Your instructions: Copy every line of text in the listing below word for word, and leave out the pictures.

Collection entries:
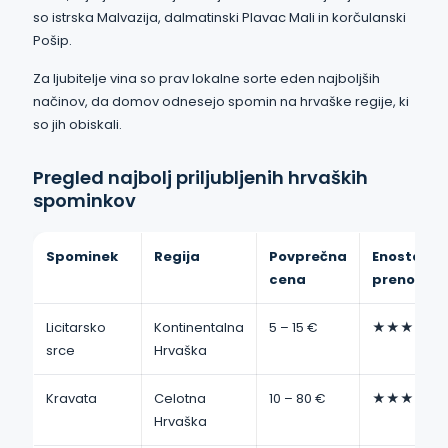
so istrska Malvazija, dalmatinski Plavac Mali in korčulanski
Pošip.
Za ljubitelje vina so prav lokalne sorte eden najboljših
načinov, da domov odnesejo spomin na hrvaške regije, ki
so jih obiskali.
Pregled najbolj priljubljenih hrvaških
spominkov
Spominek
Regija
Povprečna
Enostavno
cena
prenosa
Licitarsko
Kontinentalna
5 – 15 €
★★★★★
srce
Hrvaška
Kravata
Celotna
10 – 80 €
★★★★★
Hrvaška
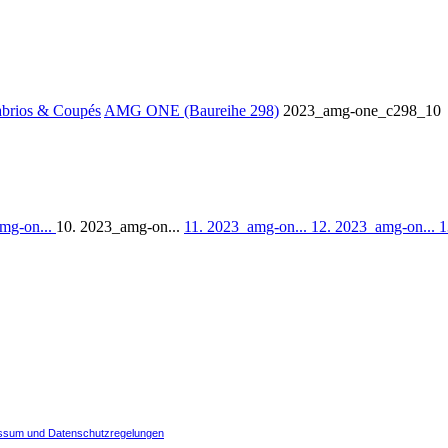
abrios & Coupés
AMG ONE (Baureihe 298)
2023_amg-one_c298_10
mg-on...
10. 2023_amg-on...
11. 2023_amg-on...
12. 2023_amg-on...
1
ssum und Datenschutzregelungen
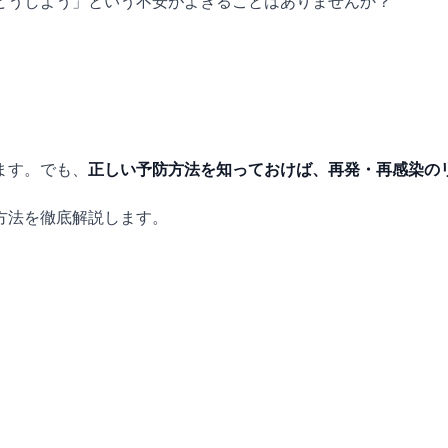
どうしよう」という不安がよぎることはありませんか？
ます。でも、
正しい予防方法を知っておけば、再発・再感染の
方法を徹底解説します。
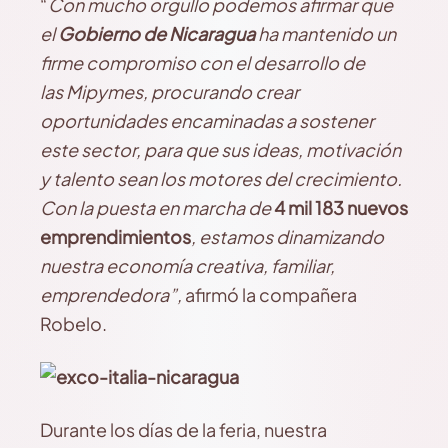
“
Con mucho orgullo podemos afirmar que
el
Gobierno de Nicaragua
ha mantenido un
firme compromiso con el desarrollo de
las
Mipymes
, procurando crear
oportunidades encaminadas a sostener
este sector, para que sus ideas, motivación
y talento sean los motores del crecimiento.
Con la puesta en marcha de
4 mil 183 nuevos
emprendimientos
, estamos dinamizando
nuestra economía creativa, familiar,
emprendedora”,
afirmó la compañera
Robelo.
Durante los días de la feria, nuestra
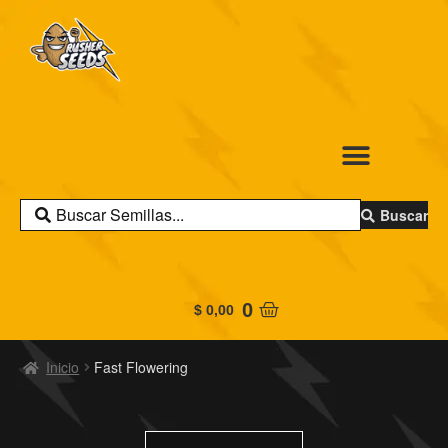
Buscar
0
$
0,00
Inicio
Fast Flowering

Completed exercise:
so istrska Malvazija, dalmatinski Plavac Mali in korčulanski
Pošip.
Za ljubitelje vina so prav lokalne sorte eden najboljših
načinov, da domov odnesejo spomin na hrvaške regije, ki
so jih obiskali.
Pregled najbolj priljubljenih hrvaških
spominkov
Spominek
Regija
Povprečna
Enostavno
cena
prenosa
Licitarsko
Kontinentalna
5 – 15 €
★★★★★
srce
Hrvaška
Kravata
Celotna
10 – 80 €
★★★★★
Hrvaška
abrios & Coupés
AMG ONE (Baureihe 298)
2023_amg-one_c298_10
mg-on...
10. 2023_amg-on...
11. 2023_amg-on...
12. 2023_amg-on...
1
ssum und Datenschutzregelungen
どうしよう」という不安がよぎることはありませんか？
ます。でも、
正しい予防方法を知っておけば、再発・再感染の
方法を徹底解説します。
“
Con mucho orgullo podemos afirmar que
el
Gobierno de Nicaragua
ha mantenido un
firme compromiso con el desarrollo de
las
Mipymes
, procurando crear
oportunidades encaminadas a sostener
este sector, para que sus ideas, motivación
y talento sean los motores del crecimiento.
Con la puesta en marcha de
4 mil 183 nuevos
emprendimientos
, estamos dinamizando
nuestra economía creativa, familiar,
emprendedora”,
afirmó la compañera
Robelo.
Durante los días de la feria, nuestra
Buscar
0
$
0,00
Inicio
Fast Flowering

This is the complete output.